Developer environment candy
This is a tool for quickly setting up repositories for development. It was created specifically for python projects, but has some features that should be universally useful.
First install devbox using pip. Then run dcreate python path/to/repository. There are different templates which provide different base configurations for your repo. For more information run dcreate -h.
After running the create command, your repository will have a bunch of new files that provide some default behavior. Alter them as you desire, then add and commit them.
If devbox is installed, you can run dunbox email@example.com:user/repo.git. If devbox is not installed, run:
wget https://raw.github.com/mathcamp/devbox/master/devbox/unbox.py && \ python unbox.py firstname.lastname@example.org:user/repo.git
If you have already cloned the repository you want to unbox, just pass in the path to the repository and devbox will complete the setup:
wget https://raw.github.com/mathcamp/devbox/master/devbox/unbox.py && \ python unbox.py path/to/repo
Devbox makes it easy to manage pre-commit hooks. It creates a directory called git_hooks and links that to your .git/hooks directory during setup. Additionally, it provides an easy way to run pre-commit commands on your project or certain modified files in your project. See the modified and all fields for more detail.
Devbox allows you to run arbitrary setup commands when setting up a repository for development. Useful for installing dependencies, creating symlinks, etc.
Devbox allows you to specify project dependencies, which makes it easy to bundle multiple projects together. If your project depends on several libraries that you also frequently edit, you can set the libraries as dependencies and easily set those up for development at the same time as the main project.
Devbox provides a simple interface for creating and installing into a virtualenv automatically during setup.
Devbox optionally includes version_helper.py, a utility for automatically generating package versions based on git tags.
For linking to other projects, investigate the parent and dependencies options in the conf file. Those will be respected in the virtualenv.
.devbox.conf is a json-encoded dictionary with several fields:
dependencies : list List of git urls to also clone and set up when unboxing this repo (run after pre_setup, before post_setup) pre_setup : list List of commands to run at the start of unboxing. Instead of a system command, you may also specify the url of a script (e.g. https://raw.github.com/user/repo/master/path/to/script.sh). That script will be downloaded and run. post_setup : list List of commands to run after any dependencies have been handled. Can specify a url, same as pre_setup. hooks_all : list List of commands to run during the pre-commit hook. hooks_modified : list A list of (pattern, command) pairs. The pattern is a glob that will match modified files. During the pre-commit hooks, each modified file that matches the pattern will be passed as an argument to the command. (ex. [["*.py", "pylint --rcfile=.pylintrc"], ["*.js", "jsl"]])
env : dict path : str The path to a virtualenv relative to repository root. args : list List of flags to pass to the virtualenv command (e.g. ["--system-site-packages"]) parent : str or None When unboxing this repo, look for a directory of this name at the same level in your directory structure.

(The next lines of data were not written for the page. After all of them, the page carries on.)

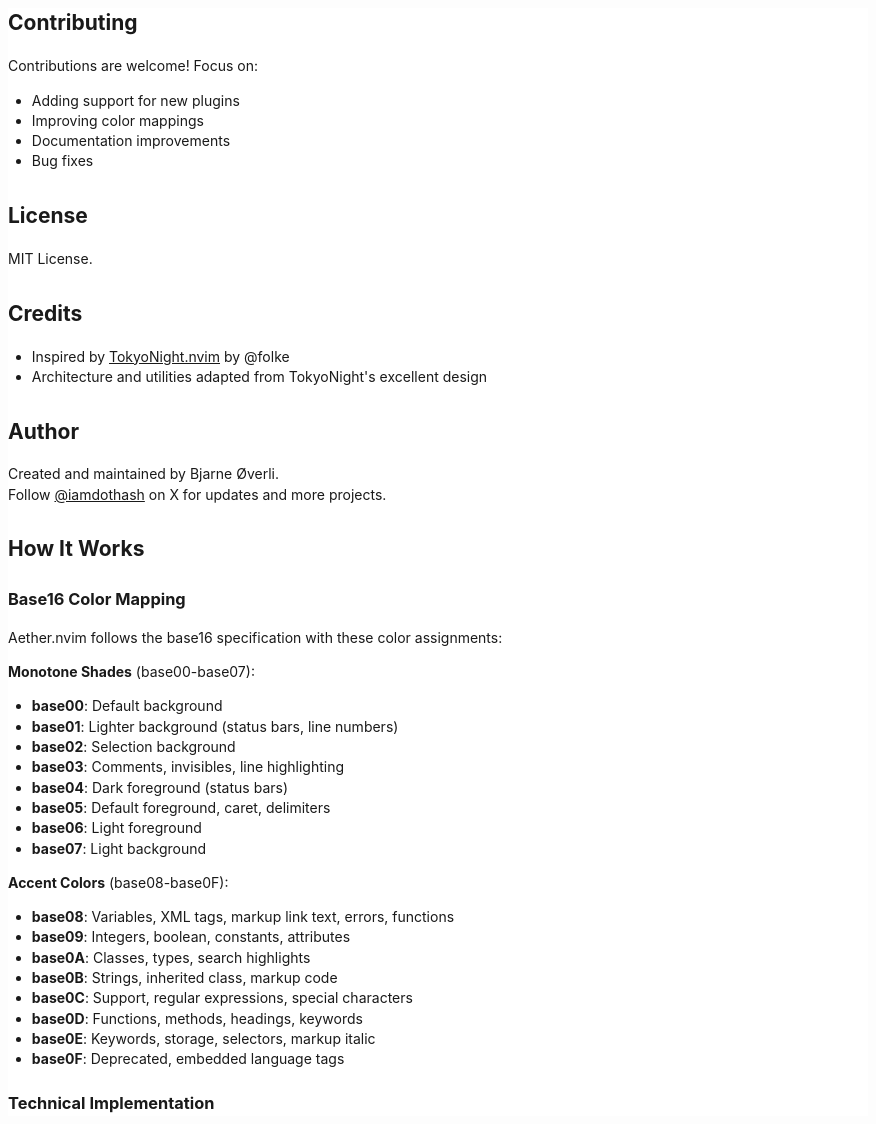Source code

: ## Contributing

Contributions are welcome! Focus on:

- Adding support for new plugins
- Improving color mappings
- Documentation improvements
- Bug fixes

## License

MIT License.

## Credits

- Inspired by [TokyoNight.nvim](https://github.com/folke/tokyonight.nvim) by @folke
- Architecture and utilities adapted from TokyoNight's excellent design

## Author

Created and maintained by Bjarne Øverli.  
Follow [@iamdothash](https://x.com/iamdothash) on X for updates and more projects.

## How It Works

### Base16 Color Mapping

Aether.nvim follows the base16 specification with these color assignments:

**Monotone Shades** (base00-base07):
- **base00**: Default background
- **base01**: Lighter background (status bars, line numbers)
- **base02**: Selection background
- **base03**: Comments, invisibles, line highlighting
- **base04**: Dark foreground (status bars)
- **base05**: Default foreground, caret, delimiters
- **base06**: Light foreground
- **base07**: Light background

**Accent Colors** (base08-base0F):
- **base08**: Variables, XML tags, markup link text, errors, functions
- **base09**: Integers, boolean, constants, attributes
- **base0A**: Classes, types, search highlights
- **base0B**: Strings, inherited class, markup code
- **base0C**: Support, regular expressions, special characters
- **base0D**: Functions, methods, headings, keywords
- **base0E**: Keywords, storage, selectors, markup italic
- **base0F**: Deprecated, embedded language tags

### Technical Implementation
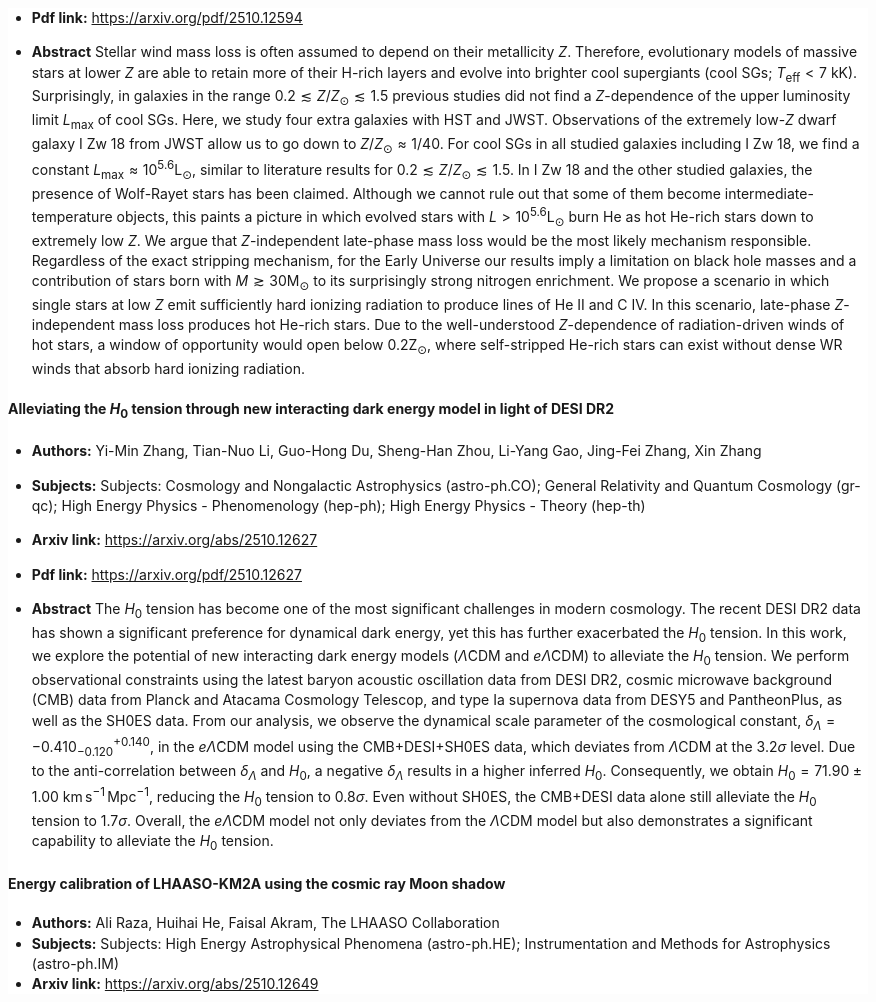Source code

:  - **Pdf link:** https://arxiv.org/pdf/2510.12594

 - **Abstract**
 Stellar wind mass loss is often assumed to depend on their metallicity $Z$. Therefore, evolutionary models of massive stars at lower $Z$ are able to retain more of their H-rich layers and evolve into brighter cool supergiants (cool SGs; $T_\mathrm{eff} < 7$ kK). Surprisingly, in galaxies in the range $0.2 \lesssim Z / Z_\odot \lesssim 1.5$ previous studies did not find a $Z$-dependence of the upper luminosity limit $L_\mathrm{max}$ of cool SGs. Here, we study four extra galaxies with HST and JWST. Observations of the extremely low-$Z$ dwarf galaxy I Zw 18 from JWST allow us to go down to $Z / Z_\odot \approx 1/40$. For cool SGs in all studied galaxies including I Zw 18, we find a constant $L_\mathrm{max} \approx 10^{5.6}$L$_\odot$, similar to literature results for $0.2 \lesssim Z / Z_\odot \lesssim 1.5$. In I Zw 18 and the other studied galaxies, the presence of Wolf-Rayet stars has been claimed. Although we cannot rule out that some of them become intermediate-temperature objects, this paints a picture in which evolved stars with $L>10^{5.6}$L$_\odot$ burn He as hot He-rich stars down to extremely low $Z$. We argue that $Z$-independent late-phase mass loss would be the most likely mechanism responsible. Regardless of the exact stripping mechanism, for the Early Universe our results imply a limitation on black hole masses and a contribution of stars born with $M\gtrsim 30$M$_\odot$ to its surprisingly strong nitrogen enrichment. We propose a scenario in which single stars at low $Z$ emit sufficiently hard ionizing radiation to produce lines of He II and C IV. In this scenario, late-phase $Z$-independent mass loss produces hot He-rich stars. Due to the well-understood $Z$-dependence of radiation-driven winds of hot stars, a window of opportunity would open below 0.2Z$_\odot$, where self-stripped He-rich stars can exist without dense WR winds that absorb hard ionizing radiation.

#### Alleviating the $H_0$ tension through new interacting dark energy model in light of DESI DR2
 - **Authors:** Yi-Min Zhang, Tian-Nuo Li, Guo-Hong Du, Sheng-Han Zhou, Li-Yang Gao, Jing-Fei Zhang, Xin Zhang
 - **Subjects:** Subjects:
Cosmology and Nongalactic Astrophysics (astro-ph.CO); General Relativity and Quantum Cosmology (gr-qc); High Energy Physics - Phenomenology (hep-ph); High Energy Physics - Theory (hep-th)
 - **Arxiv link:** https://arxiv.org/abs/2510.12627

 - **Pdf link:** https://arxiv.org/pdf/2510.12627

 - **Abstract**
 The $H_0$ tension has become one of the most significant challenges in modern cosmology. The recent DESI DR2 data has shown a significant preference for dynamical dark energy, yet this has further exacerbated the $H_0$ tension. In this work, we explore the potential of new interacting dark energy models ($\widetilde{\Lambda}$CDM and $e\widetilde{\Lambda}$CDM) to alleviate the $H_0$ tension. We perform observational constraints using the latest baryon acoustic oscillation data from DESI DR2, cosmic microwave background (CMB) data from Planck and Atacama Cosmology Telescop, and type Ia supernova data from DESY5 and PantheonPlus, as well as the SH0ES data. From our analysis, we observe the dynamical scale parameter of the cosmological constant, $\delta_{\Lambda} = -0.410^{+0.140}_{-0.120}$, in the $e\widetilde{\Lambda}$CDM model using the CMB+DESI+SH0ES data, which deviates from $\Lambda$CDM at the $3.2\sigma$ level. Due to the anti-correlation between $\delta_{\Lambda}$ and $H_0$, a negative $\delta_{\Lambda}$ results in a higher inferred $H_0$. Consequently, we obtain $H_0 = 71.90 \pm 1.00~\mathrm{km\,s^{-1}\,Mpc^{-1}}$, reducing the $H_0$ tension to $0.8\sigma$. Even without SH0ES, the CMB+DESI data alone still alleviate the $H_0$ tension to $1.7\sigma$. Overall, the $e\widetilde{\Lambda}$CDM model not only deviates from the $\Lambda$CDM model but also demonstrates a significant capability to alleviate the $H_0$ tension.

#### Energy calibration of LHAASO-KM2A using the cosmic ray Moon shadow
 - **Authors:** Ali Raza, Huihai He, Faisal Akram, The LHAASO Collaboration
 - **Subjects:** Subjects:
High Energy Astrophysical Phenomena (astro-ph.HE); Instrumentation and Methods for Astrophysics (astro-ph.IM)
 - **Arxiv link:** https://arxiv.org/abs/2510.12649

If it exists, devbox will make a symbolic link to that virtualenv instead of constructing one for this repo.
There is a problem with naïve pre-commit hooks. To illustrate this, here is a trivial example.
This is a simple example, but it’s very easy to do this to yourself frequently. There’s a much worse variant where the hooks can pass even though you’re committing a broken build. The hook.py file is designed to fix this and other issues. It performs a git checkout-index into a temporary folder, copies over any git submodules, and then runs the hooks on those temporary files.